§ **Your instructions**
Copy the data exactly from the line that contains "505 313 101000" through the line that contains "81 415 3301", keeping both end lines and leaving out everything else.

>>>>

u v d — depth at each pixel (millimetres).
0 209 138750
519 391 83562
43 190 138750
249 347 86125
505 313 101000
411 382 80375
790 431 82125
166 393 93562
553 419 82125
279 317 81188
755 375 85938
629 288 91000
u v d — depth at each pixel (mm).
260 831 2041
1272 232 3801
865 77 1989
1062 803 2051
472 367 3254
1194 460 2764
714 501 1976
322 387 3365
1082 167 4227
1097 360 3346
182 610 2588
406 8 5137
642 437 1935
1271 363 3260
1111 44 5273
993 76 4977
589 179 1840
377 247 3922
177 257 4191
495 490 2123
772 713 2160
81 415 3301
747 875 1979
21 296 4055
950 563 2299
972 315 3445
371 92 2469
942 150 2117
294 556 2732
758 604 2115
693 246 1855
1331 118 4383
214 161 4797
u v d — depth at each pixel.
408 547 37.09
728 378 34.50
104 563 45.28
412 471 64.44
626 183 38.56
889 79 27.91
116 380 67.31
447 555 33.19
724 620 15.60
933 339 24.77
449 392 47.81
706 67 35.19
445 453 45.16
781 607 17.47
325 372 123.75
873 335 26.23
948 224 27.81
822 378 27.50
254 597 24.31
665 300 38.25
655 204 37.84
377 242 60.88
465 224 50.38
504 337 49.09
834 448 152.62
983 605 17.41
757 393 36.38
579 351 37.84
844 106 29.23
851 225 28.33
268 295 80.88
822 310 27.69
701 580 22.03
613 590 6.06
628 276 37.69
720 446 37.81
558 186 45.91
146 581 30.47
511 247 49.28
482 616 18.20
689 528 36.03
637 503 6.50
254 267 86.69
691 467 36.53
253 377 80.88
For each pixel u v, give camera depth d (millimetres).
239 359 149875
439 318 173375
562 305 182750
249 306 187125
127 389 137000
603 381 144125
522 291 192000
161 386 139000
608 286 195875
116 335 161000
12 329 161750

<<<<

§ **Exercise answer**
505 313 101000
411 382 80375
790 431 82125
166 393 93562
553 419 82125
279 317 81188
755 375 85938
629 288 91000
u v d — depth at each pixel (mm).
260 831 2041
1272 232 3801
865 77 1989
1062 803 2051
472 367 3254
1194 460 2764
714 501 1976
322 387 3365
1082 167 4227
1097 360 3346
182 610 2588
406 8 5137
642 437 1935
1271 363 3260
1111 44 5273
993 76 4977
589 179 1840
377 247 3922
177 257 4191
495 490 2123
772 713 2160
81 415 3301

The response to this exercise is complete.